→ **Task requirements**: Pictures aside, the data must be reproduced exactly.

Material for the task: Begin

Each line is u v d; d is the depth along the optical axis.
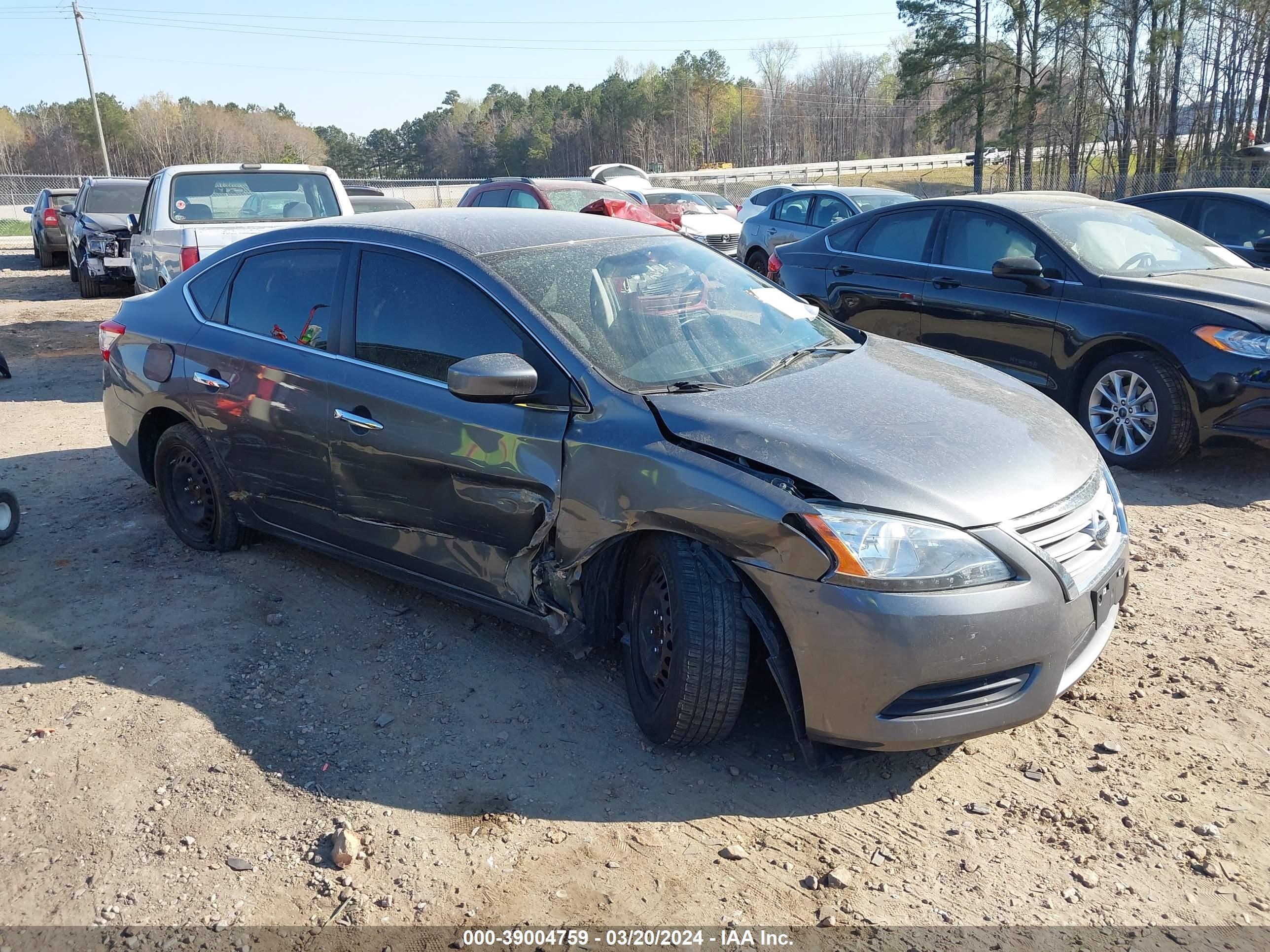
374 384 3.74
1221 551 4.73
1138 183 28.12
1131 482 5.78
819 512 2.71
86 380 9.17
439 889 2.59
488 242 3.81
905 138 92.81
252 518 4.49
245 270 4.46
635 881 2.61
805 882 2.59
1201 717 3.30
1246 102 34.88
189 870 2.66
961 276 6.85
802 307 4.21
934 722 2.75
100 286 15.23
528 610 3.43
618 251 3.96
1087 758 3.10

Material for the task: End

→ **Response area**:
Each line is u v d; d is the depth along the optical axis.
374 384 3.74
1221 551 4.73
1138 183 28.12
1131 482 5.78
819 512 2.71
86 380 9.17
439 889 2.59
488 242 3.81
905 138 92.81
252 518 4.49
245 270 4.46
635 881 2.61
805 882 2.59
1201 717 3.30
1246 102 34.88
189 870 2.66
961 276 6.85
802 307 4.21
934 722 2.75
100 286 15.23
528 610 3.43
618 251 3.96
1087 758 3.10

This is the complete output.